+++ SUPPLIED MATERIAL +++

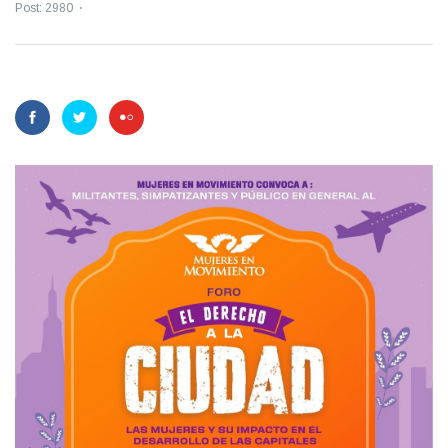
Post: 2980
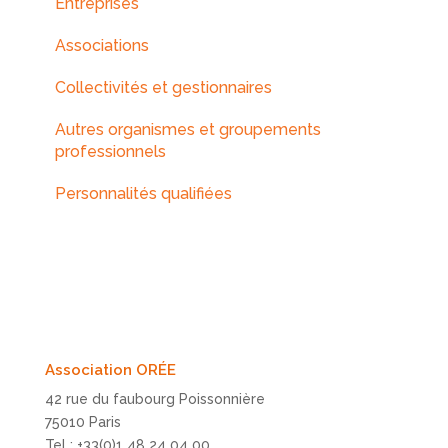
Entreprises
Associations
Collectivités et gestionnaires
Autres organismes et groupements
professionnels
Personnalités qualifiées
Association ORÉE
42 rue du faubourg Poissonnière
75010 Paris
Tel : +33(0)1 48 24 04 00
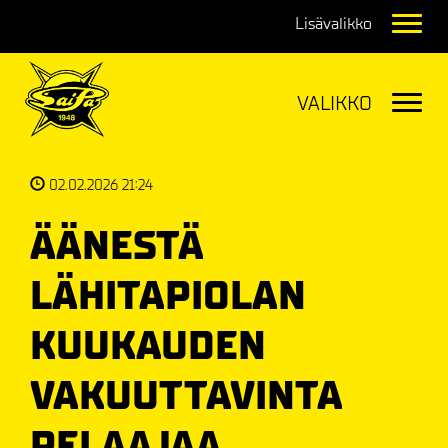
Navig
Navig
02.02.2026 21:24
ÄÄNESTÄ
LÄHITAPIOLAN
KUUKAUDEN
VAKUUTTAVINTA
PELAAJAA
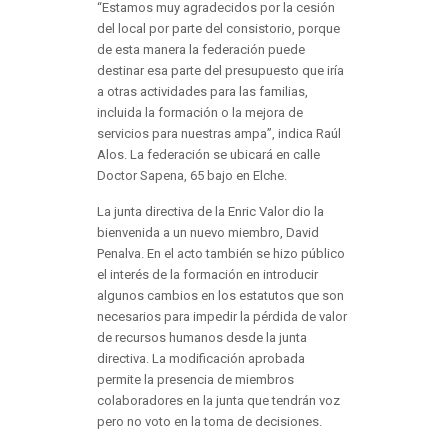
“Estamos muy agradecidos por la cesión
del local por parte del consistorio, porque
de esta manera la federación puede
destinar esa parte del presupuesto que iría
a otras actividades para las familias,
incluida la formación o la mejora de
servicios para nuestras ampa”, indica Raúl
Alos. La federación se ubicará en calle
Doctor Sapena, 65 bajo en Elche.
La junta directiva de la Enric Valor dio la
bienvenida a un nuevo miembro, David
Penalva. En el acto también se hizo público
el interés de la formación en introducir
algunos cambios en los estatutos que son
necesarios para impedir la pérdida de valor
de recursos humanos desde la junta
directiva. La modificación aprobada
permite la presencia de miembros
colaboradores en la junta que tendrán voz
pero no voto en la toma de decisiones.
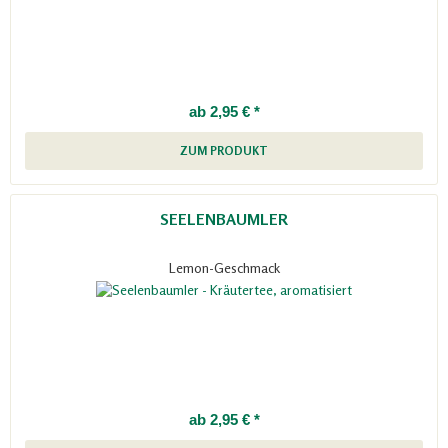
ab 2,95 € *
ZUM PRODUKT
SEELENBAUMLER
Lemon-Geschmack
ab 2,95 € *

+++

* ASSIGNMENT
A single number is required: the count of lines in the data above that include the word "parte".

* SOLUTION
2